▸ **DATA SHOWN**
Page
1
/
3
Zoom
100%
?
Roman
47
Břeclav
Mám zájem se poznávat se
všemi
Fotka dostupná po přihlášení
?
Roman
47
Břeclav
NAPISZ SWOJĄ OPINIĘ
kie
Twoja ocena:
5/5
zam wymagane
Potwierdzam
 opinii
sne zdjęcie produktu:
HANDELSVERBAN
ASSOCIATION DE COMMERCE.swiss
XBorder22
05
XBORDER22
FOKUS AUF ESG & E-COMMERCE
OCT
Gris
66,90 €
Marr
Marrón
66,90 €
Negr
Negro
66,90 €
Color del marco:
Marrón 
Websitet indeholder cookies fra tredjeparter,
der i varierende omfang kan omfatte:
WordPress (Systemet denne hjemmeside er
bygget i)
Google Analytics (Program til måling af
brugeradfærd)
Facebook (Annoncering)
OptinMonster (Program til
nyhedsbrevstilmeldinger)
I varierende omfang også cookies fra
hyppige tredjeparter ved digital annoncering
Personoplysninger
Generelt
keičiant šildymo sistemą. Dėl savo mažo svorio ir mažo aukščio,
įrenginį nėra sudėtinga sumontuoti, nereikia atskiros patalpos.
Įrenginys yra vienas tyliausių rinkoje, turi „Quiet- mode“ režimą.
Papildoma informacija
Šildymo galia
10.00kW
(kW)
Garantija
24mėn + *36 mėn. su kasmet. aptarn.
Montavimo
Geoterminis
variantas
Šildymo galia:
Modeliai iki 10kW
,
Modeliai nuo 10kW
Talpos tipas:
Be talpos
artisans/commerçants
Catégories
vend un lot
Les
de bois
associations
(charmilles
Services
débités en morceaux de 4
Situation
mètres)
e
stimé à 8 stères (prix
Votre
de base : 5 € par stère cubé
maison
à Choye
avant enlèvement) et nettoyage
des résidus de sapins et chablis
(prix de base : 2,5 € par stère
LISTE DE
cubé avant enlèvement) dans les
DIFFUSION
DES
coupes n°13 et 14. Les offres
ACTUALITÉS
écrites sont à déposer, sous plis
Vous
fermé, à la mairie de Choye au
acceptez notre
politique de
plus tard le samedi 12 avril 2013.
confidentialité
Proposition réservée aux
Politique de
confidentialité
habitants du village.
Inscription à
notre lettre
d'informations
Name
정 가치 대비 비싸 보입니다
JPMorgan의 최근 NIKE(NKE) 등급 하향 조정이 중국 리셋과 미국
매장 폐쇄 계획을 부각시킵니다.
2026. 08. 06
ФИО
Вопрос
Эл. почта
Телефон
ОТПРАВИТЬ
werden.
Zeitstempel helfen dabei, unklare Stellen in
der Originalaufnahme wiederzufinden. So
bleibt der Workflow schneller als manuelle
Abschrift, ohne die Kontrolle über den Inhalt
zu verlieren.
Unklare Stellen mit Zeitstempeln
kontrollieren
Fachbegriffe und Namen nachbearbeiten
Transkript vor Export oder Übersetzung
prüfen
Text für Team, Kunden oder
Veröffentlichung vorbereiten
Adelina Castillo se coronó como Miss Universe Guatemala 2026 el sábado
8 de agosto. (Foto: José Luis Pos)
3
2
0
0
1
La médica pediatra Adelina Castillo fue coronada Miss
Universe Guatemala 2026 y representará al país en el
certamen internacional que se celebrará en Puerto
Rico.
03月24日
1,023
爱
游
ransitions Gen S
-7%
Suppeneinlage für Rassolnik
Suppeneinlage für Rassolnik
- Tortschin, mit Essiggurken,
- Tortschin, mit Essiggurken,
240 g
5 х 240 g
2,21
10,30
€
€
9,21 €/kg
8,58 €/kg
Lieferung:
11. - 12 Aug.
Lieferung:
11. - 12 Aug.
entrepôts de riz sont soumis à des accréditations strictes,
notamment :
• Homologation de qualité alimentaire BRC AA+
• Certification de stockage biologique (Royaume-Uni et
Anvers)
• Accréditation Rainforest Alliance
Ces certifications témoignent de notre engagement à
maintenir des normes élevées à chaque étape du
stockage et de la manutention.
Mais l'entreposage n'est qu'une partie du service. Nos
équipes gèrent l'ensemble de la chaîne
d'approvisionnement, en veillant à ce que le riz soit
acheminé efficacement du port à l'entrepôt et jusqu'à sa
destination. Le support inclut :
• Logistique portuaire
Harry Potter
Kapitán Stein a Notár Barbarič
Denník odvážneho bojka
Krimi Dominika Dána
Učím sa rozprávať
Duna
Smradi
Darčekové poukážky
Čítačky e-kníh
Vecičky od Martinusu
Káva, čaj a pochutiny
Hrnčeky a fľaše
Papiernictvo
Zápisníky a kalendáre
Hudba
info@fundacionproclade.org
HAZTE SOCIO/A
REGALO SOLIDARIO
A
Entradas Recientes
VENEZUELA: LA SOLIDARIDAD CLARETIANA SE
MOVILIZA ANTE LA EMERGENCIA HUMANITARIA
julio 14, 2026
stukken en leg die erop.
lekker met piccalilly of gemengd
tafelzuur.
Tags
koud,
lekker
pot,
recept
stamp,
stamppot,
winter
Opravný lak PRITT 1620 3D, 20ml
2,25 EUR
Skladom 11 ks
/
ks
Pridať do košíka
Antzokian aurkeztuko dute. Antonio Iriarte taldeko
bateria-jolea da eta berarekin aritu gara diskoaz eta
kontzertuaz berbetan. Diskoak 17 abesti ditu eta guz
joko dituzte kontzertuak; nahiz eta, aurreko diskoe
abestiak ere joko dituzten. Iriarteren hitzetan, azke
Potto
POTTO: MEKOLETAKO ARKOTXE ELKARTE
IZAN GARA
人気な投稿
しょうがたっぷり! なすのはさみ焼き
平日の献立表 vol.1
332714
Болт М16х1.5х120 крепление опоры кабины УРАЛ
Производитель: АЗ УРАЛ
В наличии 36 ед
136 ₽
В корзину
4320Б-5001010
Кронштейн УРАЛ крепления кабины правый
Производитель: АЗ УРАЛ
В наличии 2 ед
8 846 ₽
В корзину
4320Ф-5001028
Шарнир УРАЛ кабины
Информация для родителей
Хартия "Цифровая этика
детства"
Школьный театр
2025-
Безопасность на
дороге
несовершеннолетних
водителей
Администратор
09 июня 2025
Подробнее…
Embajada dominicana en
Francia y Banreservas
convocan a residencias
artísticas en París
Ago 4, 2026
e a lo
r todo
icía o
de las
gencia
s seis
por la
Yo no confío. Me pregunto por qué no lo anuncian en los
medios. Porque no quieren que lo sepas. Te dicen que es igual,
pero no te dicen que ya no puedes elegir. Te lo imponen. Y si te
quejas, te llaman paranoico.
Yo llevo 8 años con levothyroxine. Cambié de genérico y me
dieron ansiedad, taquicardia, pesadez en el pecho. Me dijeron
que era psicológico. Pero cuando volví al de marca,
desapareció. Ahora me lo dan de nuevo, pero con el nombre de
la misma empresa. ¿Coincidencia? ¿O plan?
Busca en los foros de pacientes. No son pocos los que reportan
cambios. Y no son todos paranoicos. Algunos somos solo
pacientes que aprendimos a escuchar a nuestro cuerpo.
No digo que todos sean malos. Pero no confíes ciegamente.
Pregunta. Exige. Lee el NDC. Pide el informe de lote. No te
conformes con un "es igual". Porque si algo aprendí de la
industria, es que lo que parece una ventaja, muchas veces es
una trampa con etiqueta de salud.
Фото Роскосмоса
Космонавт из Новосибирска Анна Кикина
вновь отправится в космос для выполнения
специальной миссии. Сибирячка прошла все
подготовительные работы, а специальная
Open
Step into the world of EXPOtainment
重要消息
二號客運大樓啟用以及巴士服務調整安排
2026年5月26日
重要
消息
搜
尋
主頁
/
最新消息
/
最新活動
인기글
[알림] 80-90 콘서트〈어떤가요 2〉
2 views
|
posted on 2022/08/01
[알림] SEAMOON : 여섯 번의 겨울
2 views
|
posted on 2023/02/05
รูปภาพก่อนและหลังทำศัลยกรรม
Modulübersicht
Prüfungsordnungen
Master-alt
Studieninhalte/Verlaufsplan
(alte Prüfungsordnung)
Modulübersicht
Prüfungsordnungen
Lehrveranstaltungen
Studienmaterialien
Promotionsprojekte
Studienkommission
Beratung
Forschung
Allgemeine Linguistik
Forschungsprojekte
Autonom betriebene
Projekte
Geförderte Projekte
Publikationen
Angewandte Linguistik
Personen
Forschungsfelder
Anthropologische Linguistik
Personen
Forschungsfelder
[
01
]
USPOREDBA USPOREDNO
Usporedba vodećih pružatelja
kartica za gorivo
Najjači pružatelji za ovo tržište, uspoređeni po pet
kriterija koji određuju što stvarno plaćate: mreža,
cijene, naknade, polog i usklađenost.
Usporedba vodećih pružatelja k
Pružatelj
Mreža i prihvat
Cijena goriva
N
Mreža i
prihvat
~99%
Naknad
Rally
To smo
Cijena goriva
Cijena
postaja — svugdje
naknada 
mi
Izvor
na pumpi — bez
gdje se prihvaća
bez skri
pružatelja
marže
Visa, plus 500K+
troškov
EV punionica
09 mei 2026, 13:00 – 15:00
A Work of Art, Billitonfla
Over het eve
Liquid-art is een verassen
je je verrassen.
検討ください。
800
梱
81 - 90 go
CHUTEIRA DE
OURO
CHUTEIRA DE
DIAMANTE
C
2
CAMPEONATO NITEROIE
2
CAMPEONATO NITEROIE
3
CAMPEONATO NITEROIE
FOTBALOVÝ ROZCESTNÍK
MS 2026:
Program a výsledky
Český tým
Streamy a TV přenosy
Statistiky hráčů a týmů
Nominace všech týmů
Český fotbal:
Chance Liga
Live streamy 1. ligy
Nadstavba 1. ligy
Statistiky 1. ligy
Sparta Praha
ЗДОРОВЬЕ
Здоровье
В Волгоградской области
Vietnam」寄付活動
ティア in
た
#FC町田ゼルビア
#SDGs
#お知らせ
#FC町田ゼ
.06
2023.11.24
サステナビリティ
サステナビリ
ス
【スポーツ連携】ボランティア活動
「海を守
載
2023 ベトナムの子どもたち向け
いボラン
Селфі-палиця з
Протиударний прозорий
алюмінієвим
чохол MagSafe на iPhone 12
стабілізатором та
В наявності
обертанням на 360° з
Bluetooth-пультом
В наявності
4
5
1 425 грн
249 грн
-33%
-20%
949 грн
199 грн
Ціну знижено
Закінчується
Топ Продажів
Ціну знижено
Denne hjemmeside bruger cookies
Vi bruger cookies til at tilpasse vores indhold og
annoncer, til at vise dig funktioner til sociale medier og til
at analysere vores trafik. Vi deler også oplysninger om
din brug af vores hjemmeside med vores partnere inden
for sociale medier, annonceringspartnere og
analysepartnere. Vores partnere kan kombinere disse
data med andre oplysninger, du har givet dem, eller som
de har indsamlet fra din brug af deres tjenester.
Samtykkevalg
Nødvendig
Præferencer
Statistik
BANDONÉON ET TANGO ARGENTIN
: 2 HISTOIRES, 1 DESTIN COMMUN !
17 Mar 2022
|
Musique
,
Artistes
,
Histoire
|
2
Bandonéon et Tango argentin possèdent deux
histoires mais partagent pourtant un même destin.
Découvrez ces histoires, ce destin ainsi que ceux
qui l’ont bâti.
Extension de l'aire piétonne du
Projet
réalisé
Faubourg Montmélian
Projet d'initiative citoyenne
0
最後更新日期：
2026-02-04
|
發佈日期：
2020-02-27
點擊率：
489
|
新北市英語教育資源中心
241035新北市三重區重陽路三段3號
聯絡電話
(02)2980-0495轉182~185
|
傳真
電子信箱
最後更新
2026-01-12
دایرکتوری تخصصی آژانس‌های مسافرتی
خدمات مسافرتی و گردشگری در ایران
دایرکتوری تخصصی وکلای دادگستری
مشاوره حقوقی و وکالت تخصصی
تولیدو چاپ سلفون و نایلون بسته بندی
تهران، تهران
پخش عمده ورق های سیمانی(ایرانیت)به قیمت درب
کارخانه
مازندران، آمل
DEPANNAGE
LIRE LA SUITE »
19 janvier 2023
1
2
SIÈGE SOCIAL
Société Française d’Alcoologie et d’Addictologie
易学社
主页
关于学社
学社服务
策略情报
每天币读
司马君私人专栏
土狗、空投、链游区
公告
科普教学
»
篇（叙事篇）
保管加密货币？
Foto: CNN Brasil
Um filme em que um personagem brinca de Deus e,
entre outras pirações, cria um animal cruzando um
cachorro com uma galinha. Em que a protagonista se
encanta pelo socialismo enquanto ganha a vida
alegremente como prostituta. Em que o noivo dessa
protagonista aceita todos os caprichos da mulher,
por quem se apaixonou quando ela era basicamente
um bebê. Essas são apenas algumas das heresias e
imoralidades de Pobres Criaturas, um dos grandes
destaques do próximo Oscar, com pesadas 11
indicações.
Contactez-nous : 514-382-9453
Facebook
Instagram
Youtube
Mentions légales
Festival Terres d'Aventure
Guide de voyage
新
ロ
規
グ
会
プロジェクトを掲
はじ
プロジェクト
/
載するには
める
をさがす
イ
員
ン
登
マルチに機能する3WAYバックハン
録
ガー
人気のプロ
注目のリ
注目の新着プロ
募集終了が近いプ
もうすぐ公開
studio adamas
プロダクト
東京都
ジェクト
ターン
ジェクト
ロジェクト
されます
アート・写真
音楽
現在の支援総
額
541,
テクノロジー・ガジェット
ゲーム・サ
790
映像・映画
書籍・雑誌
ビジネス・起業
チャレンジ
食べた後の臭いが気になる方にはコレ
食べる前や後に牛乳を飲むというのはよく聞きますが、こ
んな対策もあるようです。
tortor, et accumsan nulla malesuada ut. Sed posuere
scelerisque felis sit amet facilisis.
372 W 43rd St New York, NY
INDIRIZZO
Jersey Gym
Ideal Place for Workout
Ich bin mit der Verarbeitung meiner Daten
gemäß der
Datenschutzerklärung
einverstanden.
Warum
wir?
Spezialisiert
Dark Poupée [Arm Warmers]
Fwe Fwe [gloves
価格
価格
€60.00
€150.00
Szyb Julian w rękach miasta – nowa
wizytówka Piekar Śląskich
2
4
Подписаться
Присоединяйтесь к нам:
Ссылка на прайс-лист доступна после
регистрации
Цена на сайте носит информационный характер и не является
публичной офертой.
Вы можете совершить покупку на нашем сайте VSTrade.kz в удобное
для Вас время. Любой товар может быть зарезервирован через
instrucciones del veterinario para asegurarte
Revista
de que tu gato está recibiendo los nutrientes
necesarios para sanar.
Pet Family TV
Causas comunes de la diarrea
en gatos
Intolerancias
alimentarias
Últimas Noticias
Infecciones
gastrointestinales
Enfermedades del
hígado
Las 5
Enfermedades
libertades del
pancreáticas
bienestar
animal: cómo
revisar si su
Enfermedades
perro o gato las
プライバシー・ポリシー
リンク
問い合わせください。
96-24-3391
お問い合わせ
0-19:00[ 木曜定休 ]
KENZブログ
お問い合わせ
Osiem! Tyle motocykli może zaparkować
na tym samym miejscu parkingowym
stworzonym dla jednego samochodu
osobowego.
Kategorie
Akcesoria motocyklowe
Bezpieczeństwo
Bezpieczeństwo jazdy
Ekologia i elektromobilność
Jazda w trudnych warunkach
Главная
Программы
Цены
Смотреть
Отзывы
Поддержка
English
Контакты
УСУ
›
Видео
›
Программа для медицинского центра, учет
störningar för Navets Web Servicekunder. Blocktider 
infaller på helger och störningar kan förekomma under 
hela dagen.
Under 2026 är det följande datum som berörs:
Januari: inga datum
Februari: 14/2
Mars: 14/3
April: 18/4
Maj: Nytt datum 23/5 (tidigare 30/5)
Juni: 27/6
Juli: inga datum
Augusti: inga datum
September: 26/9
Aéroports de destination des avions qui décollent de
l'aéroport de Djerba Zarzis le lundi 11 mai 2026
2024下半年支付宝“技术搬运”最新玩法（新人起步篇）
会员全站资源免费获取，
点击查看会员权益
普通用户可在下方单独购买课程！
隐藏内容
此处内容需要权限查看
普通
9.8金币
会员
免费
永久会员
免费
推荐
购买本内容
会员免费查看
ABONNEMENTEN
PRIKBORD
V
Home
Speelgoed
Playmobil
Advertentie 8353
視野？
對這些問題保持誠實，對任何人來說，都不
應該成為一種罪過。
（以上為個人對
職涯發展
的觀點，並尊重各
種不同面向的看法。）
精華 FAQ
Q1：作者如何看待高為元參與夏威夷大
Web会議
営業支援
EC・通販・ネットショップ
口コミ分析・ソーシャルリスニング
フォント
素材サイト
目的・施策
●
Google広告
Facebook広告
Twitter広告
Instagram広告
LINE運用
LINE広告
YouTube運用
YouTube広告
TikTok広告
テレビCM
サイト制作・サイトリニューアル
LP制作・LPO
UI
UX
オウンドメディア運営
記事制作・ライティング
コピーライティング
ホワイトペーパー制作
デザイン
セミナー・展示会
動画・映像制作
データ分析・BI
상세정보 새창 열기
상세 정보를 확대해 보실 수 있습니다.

▸ **WHAT THE EXERCISE ASKS**
Using the material above, copy every line in which the string "pacientes" occurs.

▸ **EXERCISE RESULT**
Busca en los foros de pacientes. No son pocos los que reportan
pacientes que aprendimos a escuchar a nuestro cuerpo.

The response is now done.